TEXT SECTION:

- Opening Delimiter -

Singletons and performance

The plan calls for lots of new classes that will be singletons in a non-shared-library build.

A concern about generalizing the code to support multiple states is the increased register pressure of passing a context pointer around everywhere.

I experimented with various approaches involving heavy use of the preprocessor, but I’m leaning towards adding a compiler optimization to handle it.

A singleton-removal optimization

The lowest-boilerplate way of optimizing singletons is to create a new optimization pass for GCC: optimized handling of singletons that have been marked as such using a new attribute:

// Forward decl of the instance:
extern class foo the_foo;

class __attribute__((singleton(the_foo)) foo
{
};

The “singleton” attribute tells the C++ compiler that the struct/class so-marked will only ever have a single instance, a global variable with the given decl. The compiler should issue an error if this contract is violated. Note that the_foo might be an instance of a subclass of foo.

- Closing Delimiter -

EXERCISE AIM: From the note on singleton optimization, quote word for word the part that opens with the words containing "The plan calls" and closes with "to handle it.".

DATA PROVIDED:
- Opening Delimiter -

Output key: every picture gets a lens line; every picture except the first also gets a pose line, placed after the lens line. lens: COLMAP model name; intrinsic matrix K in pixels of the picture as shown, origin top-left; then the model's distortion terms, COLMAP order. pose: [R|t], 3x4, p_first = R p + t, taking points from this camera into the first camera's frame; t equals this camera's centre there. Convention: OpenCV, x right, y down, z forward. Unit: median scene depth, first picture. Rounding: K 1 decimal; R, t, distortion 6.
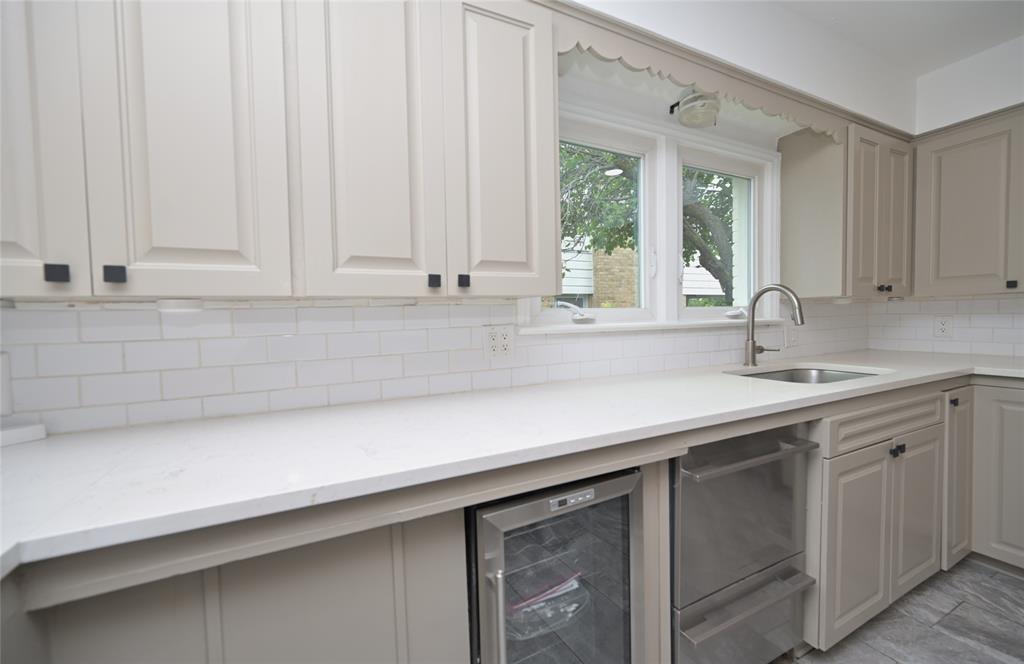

- Closing Delimiter -

SOLVED PROBLEM:
The plan calls for lots of new classes that will be singletons in a non-shared-library build.

A concern about generalizing the code to support multiple states is the increased register pressure of passing a context pointer around everywhere.

I experimented with various approaches involving heavy use of the preprocessor, but I’m leaning towards adding a compiler optimization to handle it.